▶ [Dataset]
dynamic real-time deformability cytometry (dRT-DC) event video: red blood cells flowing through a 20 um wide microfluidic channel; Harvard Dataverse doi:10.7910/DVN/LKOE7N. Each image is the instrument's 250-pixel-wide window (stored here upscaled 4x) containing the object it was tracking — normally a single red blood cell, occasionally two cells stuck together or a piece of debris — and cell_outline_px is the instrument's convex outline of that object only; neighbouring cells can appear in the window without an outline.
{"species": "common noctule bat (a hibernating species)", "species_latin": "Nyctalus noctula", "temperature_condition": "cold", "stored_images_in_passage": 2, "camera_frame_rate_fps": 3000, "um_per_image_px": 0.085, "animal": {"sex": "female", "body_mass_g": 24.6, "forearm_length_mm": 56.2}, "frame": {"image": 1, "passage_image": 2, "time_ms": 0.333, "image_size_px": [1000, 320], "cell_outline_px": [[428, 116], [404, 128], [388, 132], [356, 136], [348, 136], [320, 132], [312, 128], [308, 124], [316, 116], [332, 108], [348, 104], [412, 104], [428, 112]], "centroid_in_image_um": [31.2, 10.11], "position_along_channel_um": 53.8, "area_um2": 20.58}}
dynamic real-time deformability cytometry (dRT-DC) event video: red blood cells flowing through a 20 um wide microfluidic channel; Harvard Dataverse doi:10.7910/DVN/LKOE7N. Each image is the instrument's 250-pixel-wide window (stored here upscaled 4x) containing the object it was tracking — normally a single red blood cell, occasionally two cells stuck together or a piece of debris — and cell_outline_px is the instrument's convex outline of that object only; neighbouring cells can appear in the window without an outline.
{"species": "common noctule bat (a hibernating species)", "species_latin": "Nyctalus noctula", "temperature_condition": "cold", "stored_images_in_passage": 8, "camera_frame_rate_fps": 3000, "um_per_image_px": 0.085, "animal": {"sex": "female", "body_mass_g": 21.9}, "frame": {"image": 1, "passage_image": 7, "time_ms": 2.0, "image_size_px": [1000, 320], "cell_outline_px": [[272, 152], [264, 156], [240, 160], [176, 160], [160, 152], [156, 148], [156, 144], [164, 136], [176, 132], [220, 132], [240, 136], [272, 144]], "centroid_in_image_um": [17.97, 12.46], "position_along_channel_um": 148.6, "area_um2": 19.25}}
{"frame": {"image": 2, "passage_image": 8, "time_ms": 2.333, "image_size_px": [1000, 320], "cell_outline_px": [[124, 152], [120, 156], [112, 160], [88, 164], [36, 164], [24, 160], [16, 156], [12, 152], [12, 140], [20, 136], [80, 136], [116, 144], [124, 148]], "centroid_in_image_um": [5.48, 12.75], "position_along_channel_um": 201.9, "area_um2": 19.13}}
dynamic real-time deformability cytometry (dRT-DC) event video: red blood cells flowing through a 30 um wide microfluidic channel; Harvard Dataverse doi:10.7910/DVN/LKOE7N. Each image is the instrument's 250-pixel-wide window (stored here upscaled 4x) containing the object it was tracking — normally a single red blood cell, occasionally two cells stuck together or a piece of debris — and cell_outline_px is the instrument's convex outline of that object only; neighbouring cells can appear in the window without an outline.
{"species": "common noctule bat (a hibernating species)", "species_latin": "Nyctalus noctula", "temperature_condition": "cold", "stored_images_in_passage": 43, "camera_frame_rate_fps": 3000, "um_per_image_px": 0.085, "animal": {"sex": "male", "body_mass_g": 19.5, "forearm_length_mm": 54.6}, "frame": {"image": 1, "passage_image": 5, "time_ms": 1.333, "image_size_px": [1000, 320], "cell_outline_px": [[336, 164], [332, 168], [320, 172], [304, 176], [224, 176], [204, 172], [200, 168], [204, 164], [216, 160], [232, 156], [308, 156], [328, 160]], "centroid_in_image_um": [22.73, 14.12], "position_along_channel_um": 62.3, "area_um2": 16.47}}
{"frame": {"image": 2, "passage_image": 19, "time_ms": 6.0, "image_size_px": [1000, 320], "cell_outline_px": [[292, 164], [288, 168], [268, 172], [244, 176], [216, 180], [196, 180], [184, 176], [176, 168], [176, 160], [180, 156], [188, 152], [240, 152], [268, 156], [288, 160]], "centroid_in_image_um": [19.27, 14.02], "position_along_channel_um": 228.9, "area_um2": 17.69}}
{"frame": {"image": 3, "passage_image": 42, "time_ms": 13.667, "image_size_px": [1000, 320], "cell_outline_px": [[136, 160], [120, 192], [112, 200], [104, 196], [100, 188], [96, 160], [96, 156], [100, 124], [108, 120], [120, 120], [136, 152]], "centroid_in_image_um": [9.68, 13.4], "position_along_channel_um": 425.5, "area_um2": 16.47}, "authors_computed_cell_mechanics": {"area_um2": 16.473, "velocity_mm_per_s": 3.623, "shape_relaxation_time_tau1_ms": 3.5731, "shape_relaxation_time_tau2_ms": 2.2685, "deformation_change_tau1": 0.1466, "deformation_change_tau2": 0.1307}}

▶ [Given task]
Write out all of the records above exactly as they appear.

▶ [Completed exercise]
dynamic real-time deformability cytometry (dRT-DC) event video: red blood cells flowing through a 20 um wide microfluidic channel; Harvard Dataverse doi:10.7910/DVN/LKOE7N. Each image is the instrument's 250-pixel-wide window (stored here upscaled 4x) containing the object it was tracking — normally a single red blood cell, occasionally two cells stuck together or a piece of debris — and cell_outline_px is the instrument's convex outline of that object only; neighbouring cells can appear in the window without an outline.
{"species": "common noctule bat (a hibernating species)", "species_latin": "Nyctalus noctula", "temperature_condition": "cold", "stored_images_in_passage": 2, "camera_frame_rate_fps": 3000, "um_per_image_px": 0.085, "animal": {"sex": "female", "body_mass_g": 24.6, "forearm_length_mm": 56.2}, "frame": {"image": 1, "passage_image": 2, "time_ms": 0.333, "image_size_px": [1000, 320], "cell_outline_px": [[428, 116], [404, 128], [388, 132], [356, 136], [348, 136], [320, 132], [312, 128], [308, 124], [316, 116], [332, 108], [348, 104], [412, 104], [428, 112]], "centroid_in_image_um": [31.2, 10.11], "position_along_channel_um": 53.8, "area_um2": 20.58}}
dynamic real-time deformability cytometry (dRT-DC) event video: red blood cells flowing through a 20 um wide microfluidic channel; Harvard Dataverse doi:10.7910/DVN/LKOE7N. Each image is the instrument's 250-pixel-wide window (stored here upscaled 4x) containing the object it was tracking — normally a single red blood cell, occasionally two cells stuck together or a piece of debris — and cell_outline_px is the instrument's convex outline of that object only; neighbouring cells can appear in the window without an outline.
{"species": "common noctule bat (a hibernating species)", "species_latin": "Nyctalus noctula", "temperature_condition": "cold", "stored_images_in_passage": 8, "camera_frame_rate_fps": 3000, "um_per_image_px": 0.085, "animal": {"sex": "female", "body_mass_g": 21.9}, "frame": {"image": 1, "passage_image": 7, "time_ms": 2.0, "image_size_px": [1000, 320], "cell_outline_px": [[272, 152], [264, 156], [240, 160], [176, 160], [160, 152], [156, 148], [156, 144], [164, 136], [176, 132], [220, 132], [240, 136], [272, 144]], "centroid_in_image_um": [17.97, 12.46], "position_along_channel_um": 148.6, "area_um2": 19.25}}
{"frame": {"image": 2, "passage_image": 8, "time_ms": 2.333, "image_size_px": [1000, 320], "cell_outline_px": [[124, 152], [120, 156], [112, 160], [88, 164], [36, 164], [24, 160], [16, 156], [12, 152], [12, 140], [20, 136], [80, 136], [116, 144], [124, 148]], "centroid_in_image_um": [5.48, 12.75], "position_along_channel_um": 201.9, "area_um2": 19.13}}
dynamic real-time deformability cytometry (dRT-DC) event video: red blood cells flowing through a 30 um wide microfluidic channel; Harvard Dataverse doi:10.7910/DVN/LKOE7N. Each image is the instrument's 250-pixel-wide window (stored here upscaled 4x) containing the object it was tracking — normally a single red blood cell, occasionally two cells stuck together or a piece of debris — and cell_outline_px is the instrument's convex outline of that object only; neighbouring cells can appear in the window without an outline.
{"species": "common noctule bat (a hibernating species)", "species_latin": "Nyctalus noctula", "temperature_condition": "cold", "stored_images_in_passage": 43, "camera_frame_rate_fps": 3000, "um_per_image_px": 0.085, "animal": {"sex": "male", "body_mass_g": 19.5, "forearm_length_mm": 54.6}, "frame": {"image": 1, "passage_image": 5, "time_ms": 1.333, "image_size_px": [1000, 320], "cell_outline_px": [[336, 164], [332, 168], [320, 172], [304, 176], [224, 176], [204, 172], [200, 168], [204, 164], [216, 160], [232, 156], [308, 156], [328, 160]], "centroid_in_image_um": [22.73, 14.12], "position_along_channel_um": 62.3, "area_um2": 16.47}}
{"frame": {"image": 2, "passage_image": 19, "time_ms": 6.0, "image_size_px": [1000, 320], "cell_outline_px": [[292, 164], [288, 168], [268, 172], [244, 176], [216, 180], [196, 180], [184, 176], [176, 168], [176, 160], [180, 156], [188, 152], [240, 152], [268, 156], [288, 160]], "centroid_in_image_um": [19.27, 14.02], "position_along_channel_um": 228.9, "area_um2": 17.69}}
{"frame": {"image": 3, "passage_image": 42, "time_ms": 13.667, "image_size_px": [1000, 320], "cell_outline_px": [[136, 160], [120, 192], [112, 200], [104, 196], [100, 188], [96, 160], [96, 156], [100, 124], [108, 120], [120, 120], [136, 152]], "centroid_in_image_um": [9.68, 13.4], "position_along_channel_um": 425.5, "area_um2": 16.47}, "authors_computed_cell_mechanics": {"area_um2": 16.473, "velocity_mm_per_s": 3.623, "shape_relaxation_time_tau1_ms": 3.5731, "shape_relaxation_time_tau2_ms": 2.2685, "deformation_change_tau1": 0.1466, "deformation_change_tau2": 0.1307}}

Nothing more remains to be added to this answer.